Jose stumbled from his chair and ran blindly into the barn. His heart pounding, he leaned against the door, as though the swarm might
force it in on him. When he had calmed, he gathered together his smoking canister, with unsteady hands, put on his protective hat and
gloves and stepped outside. Still he could hear her; somehow she had managed to reach him, to use the bees to taunt him. He sprayed
the smoke wildly at first then with more deliberation and the bees and the hive were eventually silent. With a grim determination he
removed what honey remained in the hive, then he took an axe to the hive and laid it to waste. As the bees slept he kindled a fire and
reduced the hive and its contents to smoldering ash. He bottled the honey without enjoying what was usually a pleasant routine.  He
was eager to scrub himself clean and put the evening behind him.  That night he sat in his bedroom sipping beer long after dark.

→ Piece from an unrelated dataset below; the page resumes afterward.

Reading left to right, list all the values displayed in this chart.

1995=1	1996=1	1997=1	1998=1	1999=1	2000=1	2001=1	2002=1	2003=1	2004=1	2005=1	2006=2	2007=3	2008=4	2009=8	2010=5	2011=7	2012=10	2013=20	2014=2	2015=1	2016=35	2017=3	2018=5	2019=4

The next morning before Jose left for work he nailed a sign to the gatepost. It’s crooked letters invited buyers to make an
appointment. It was only two days before a young couple called to look at the house. They were suitably impressed with the size and
the condition and most of all, the price.  Jose rubbed his hands together in the cool autumn morning as he took down the sign and
went indoors for his last breakfast in the old house.

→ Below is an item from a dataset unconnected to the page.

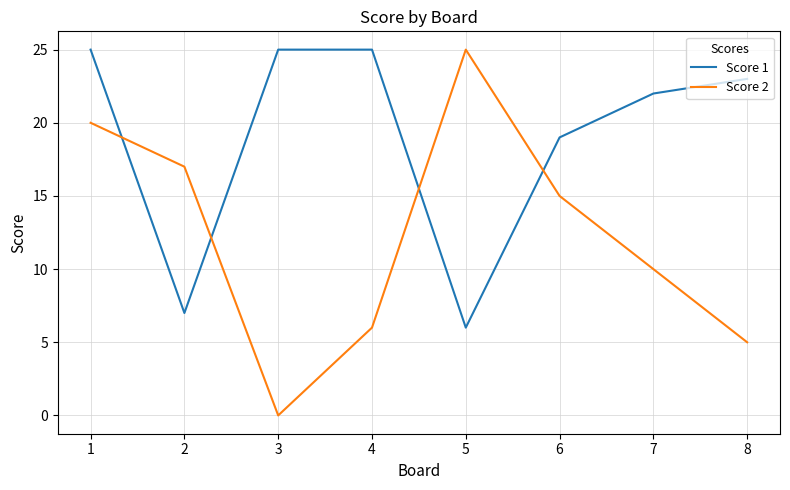

Between which two adjacent categories do Score 1 and Score 2 first intersect?

1 and 2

He sipped his tea and opened a new jar of honey. He spread its liquid gold over of a thick wedge of bread and chewed on it slowly and
deliberately.  He licked the traces of stickiness from his fingers, relishing the unique flavor. He finished up, washed his dishes and
packed them into one of the few boxes of his possessions.  Suddenly she sound of his name startled him, he spun wildly, looking for its
source.  He shook his head to clear such nonsense. The clock chimed, the new owners would arrive soon to sign the final papers and it
would be all over.  

He slurped the remains of his tea.  It came again, seeming to come from nowhere and everywhere. The mocking cackle was
unmistakably Juanita. He ran from the kitchen but the voice followed him growing louder.  He pushed his stubby fingers into his ears.
But instead of shutting out the horrendous noise, it only rang louder, inside of his head. Blindly he ran into the yard, his wife’s mocking
laughter ringing from his own ears. He zigzagged crazily to avoid the moving van that was pulling into the drive, screaming himself
now in an attempt to drown out Juanita’s mockery. He stumbled in to his chair, knocking it and himself to the ground. He dragged
himself to his feet, for a moment he remembered a young couple were waiting for him to give them the keys. He matched startled
faces to the memory, then Juanita’s voice screeched through his head.

He ran over to the raised flowerbed. Cold stone bit into his shin and he stumbled again. Spinning wildly, he saw, the couple watching
him in concern. Waving his arms frantically, he lurched forward wildly and began to dig into the dirt with his bare hands; Juanita
laughing hysterically in his head. The taste of sour honey made him gag. Suddenly his fingers found the molding form of a dancing
shoe faded to pink. He clutched it, at the same time trying to cup his hands over his ears. He ran towards the house waiving the shoe
in front of him. By now Juanita’s voice had reached fever pitch and Jose could no longer clearly see the fear on the faces in front of
him. He veered wildly and lost his footing. This time he sprawled headlong onto the dirt. He had no time to unclasp either his ears or
the shoe to and break his fall. His head made intimate contact with the water pump, cleaving his skull. At last Juanita was silenced all
was still. Jose’s blood slowly darkened the dancing shoe to its original red hue.